### Source material ###

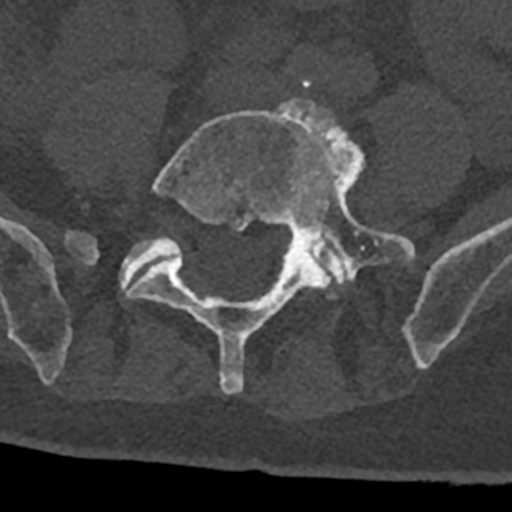
CT including the spine, one axial slice; slice 198 of 797 in the series (ordered by position); reconstruction kernel Br40s/3; 120 kVp; bone window (W 1800 / L 400 HU); 0.5 mm slice thickness; 512 × 512 image matrix, field of view 160 × 160 mm. Male patient, age 74 years. Case-level facts recorded for this patient, not image findings: primary cancer: renal; vertebrae with lytic lesions (as recorded): T10, L1, L2, L3, L4, L5.
Outlined on this slice (semi-automatically segmented with operator editing):
- L4 vertebra: bounding box [x1, y1, x2, y2] px = [301, 286, 311, 290]
- L5 vertebra: [127, 99, 415, 394]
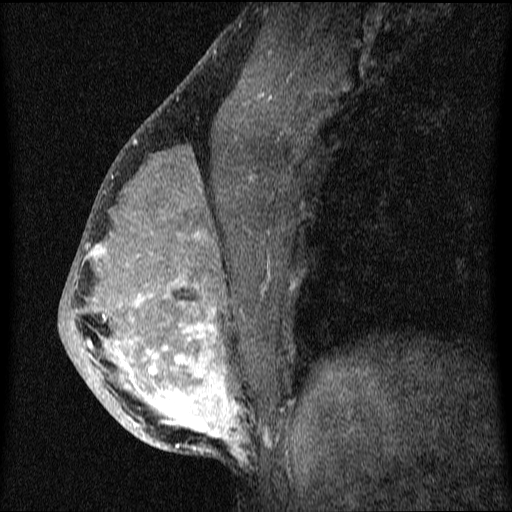
Breast MRI (dynamic contrast-enhanced), one sagittal slice; position 34 of 64 along the scan axis; dynamic contrast-enhanced series, image 2 of 4 at this slice position (ordered by acquisition); 1.5 T; TE 4.2 ms, TR 9.1 ms; 2 mm slice thickness; 512 × 512 image matrix. Patient: female, 33 years.
Structures marked on this image (semi-automatically segmented with operator editing):
- analysis volume of interest (the breast-tissue region the enhancement analysis was run in; not a lesion): bounding box (x1, y1, x2, y2) in pixels: (60, 151, 336, 458)
- tumour enhancement mask (voxels above the 70 % enhancement threshold inside the analysis volume of interest): (85, 234, 246, 458)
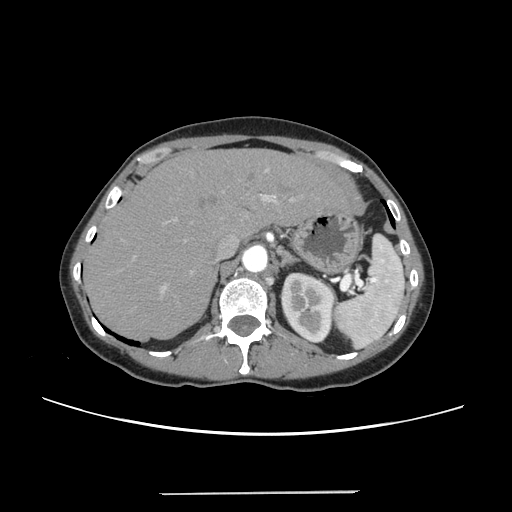
Contrast-enhanced abdominal CT, one axial slice. Slice 177 of 240 in the series (ordered by position). 120 kVp. Intravenous contrast given. Soft-tissue window (W 400 / L 40 HU). 1.25 mm slice thickness. 512 × 512 image matrix, field of view 371 × 371 mm. Case-level facts recorded for this patient, not image findings: patient: female, age 52 years at operation; diagnosis: colorectal cancer liver metastases, imaged before liver resection; multiple liver metastases: no; largest metastasis: 1.5 cm; disease in both lobes: no.
Annotated regions visible in this slice (outlined manually by an expert reader):
- liver: bounding box <86,150,349,339> (left, top, right, bottom; pixels)
- planned liver remnant (the part of the liver to remain after resection): <86,150,348,339>
- portal vein (with intrahepatic branches): <133,170,296,295>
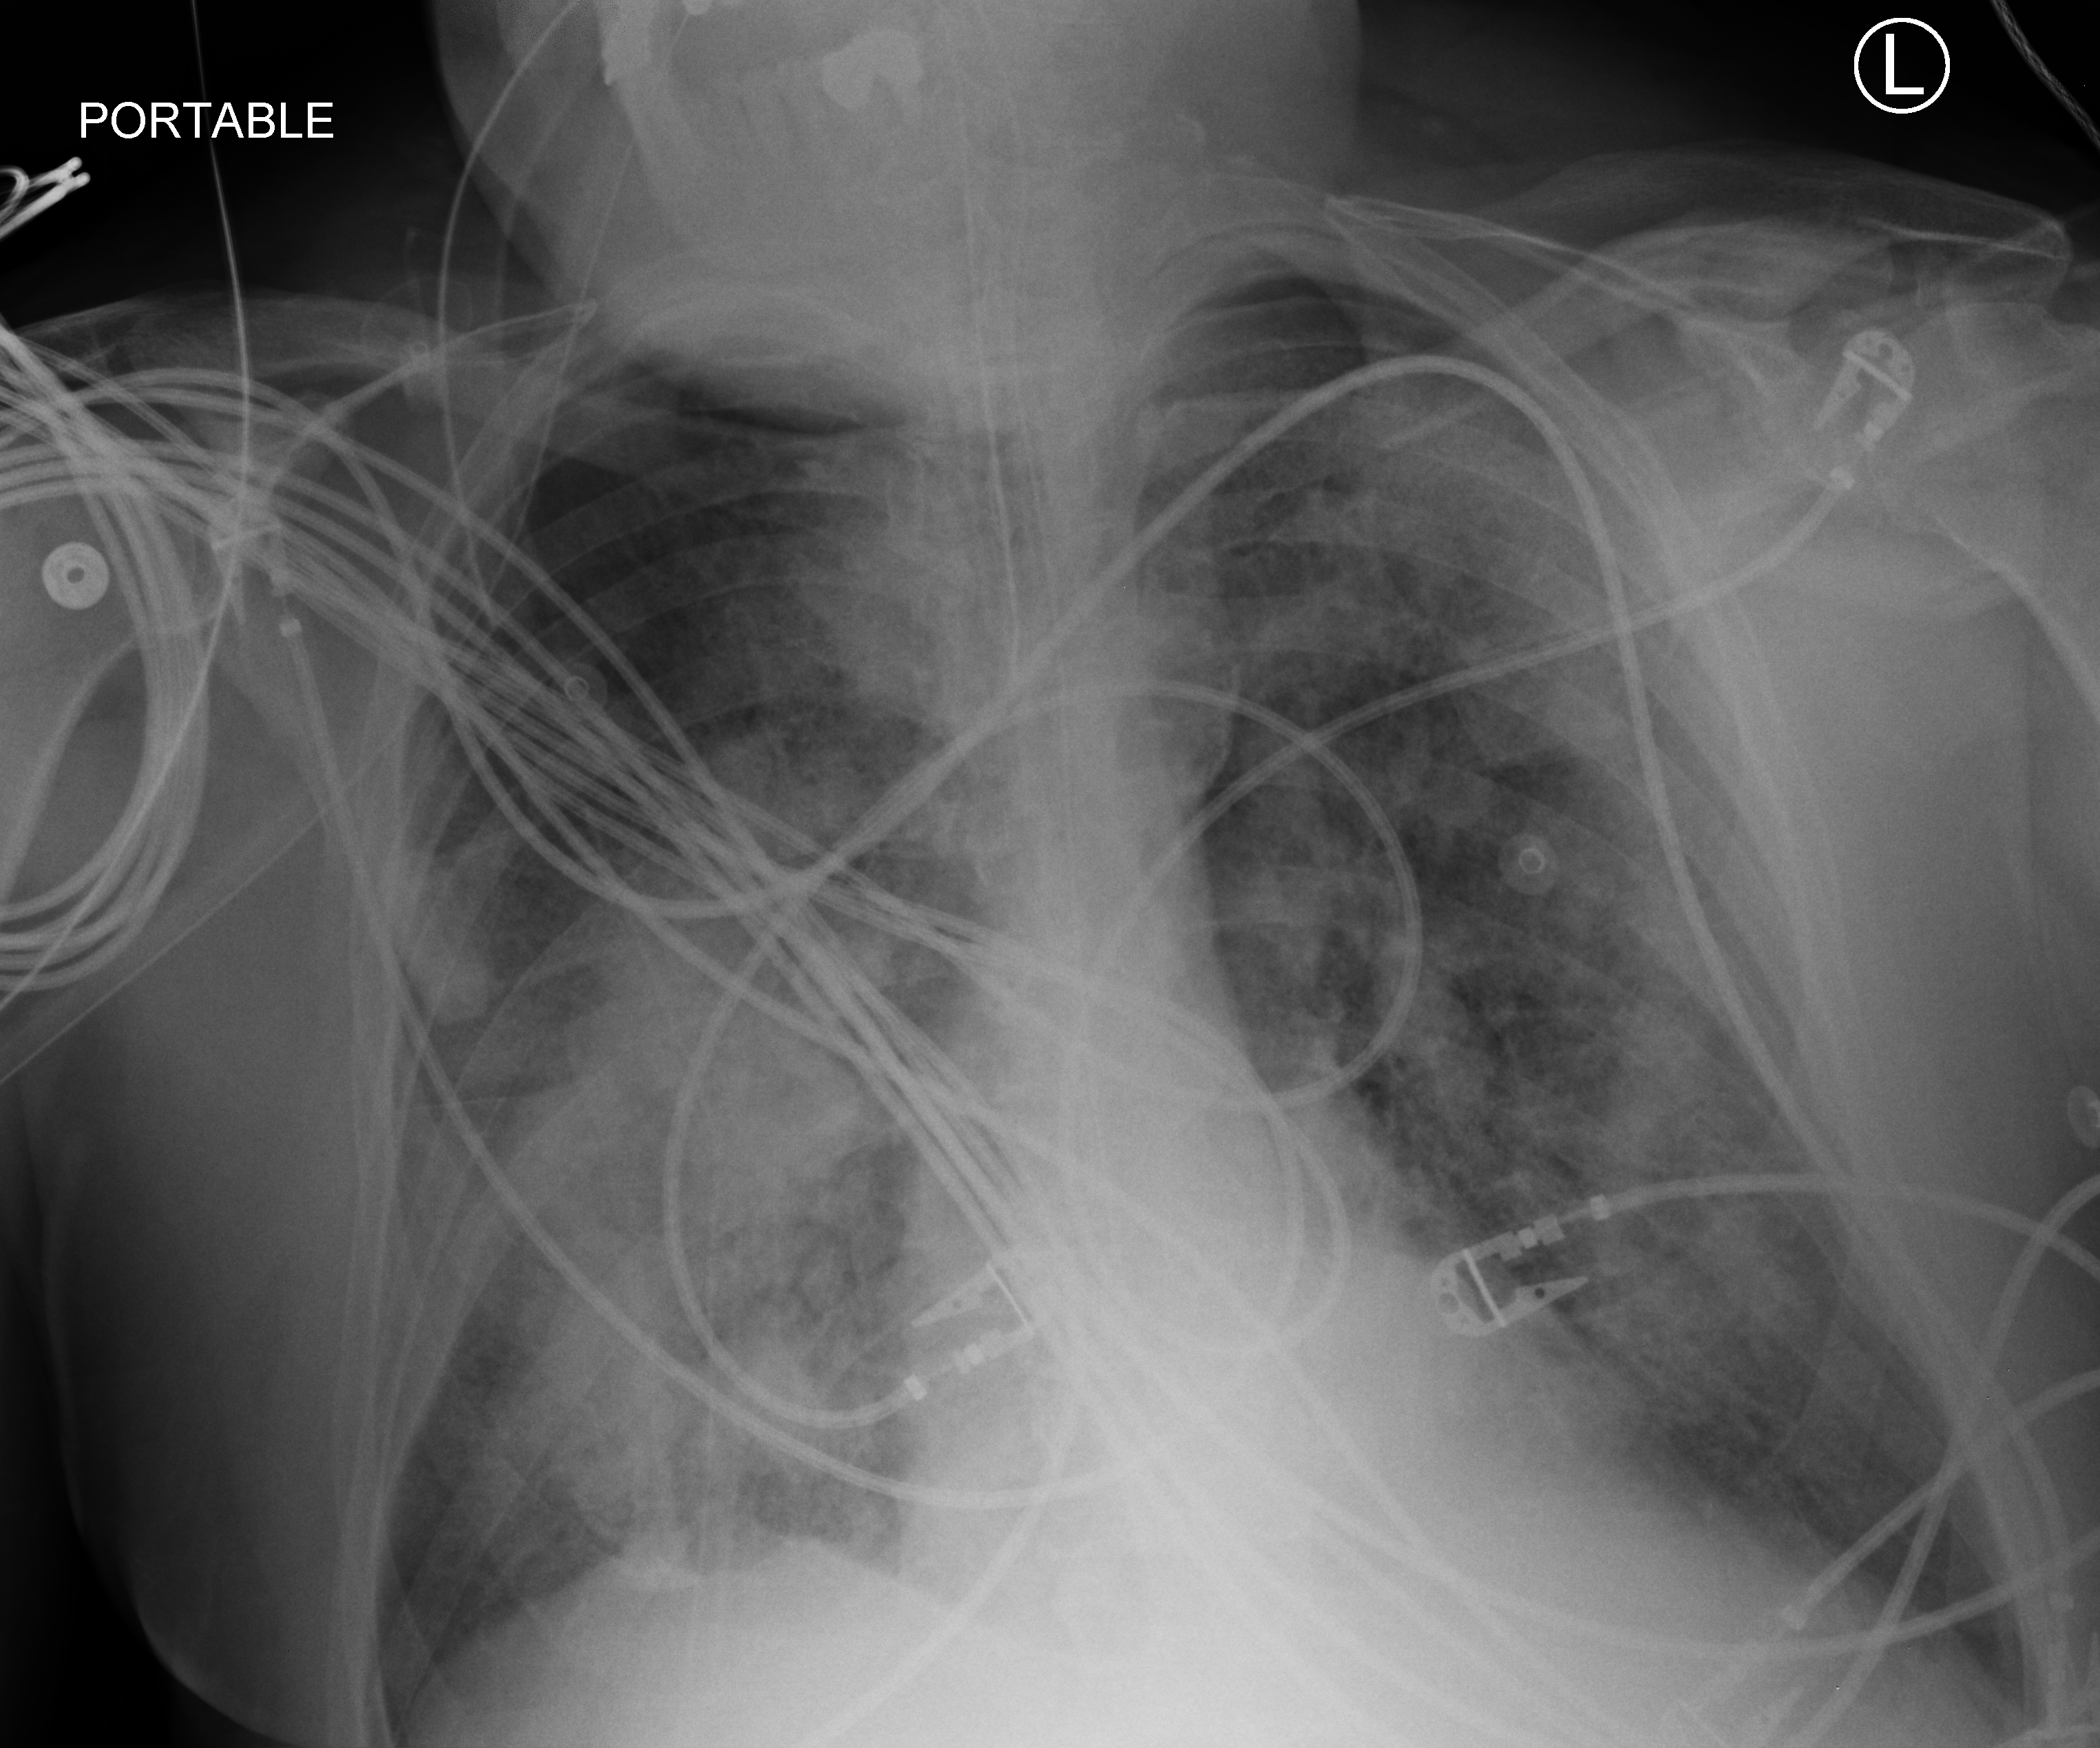
Portable chest radiograph; anteroposterior (AP) projection. Male patient hospitalised with COVID-19, age 60–74 years.
Admission-level facts for this patient (not findings on this image; timing relative to this image not recorded):
- mechanically ventilated during this hospital stay: yes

###

** Exercise instructions **
Only lines with the word "automatically" are wanted, so copy each one from the records.

** Exercise output **
Outlined on this slice (semi-automatically segmented with operator editing):
Structures marked on this image (semi-automatically segmented with operator editing):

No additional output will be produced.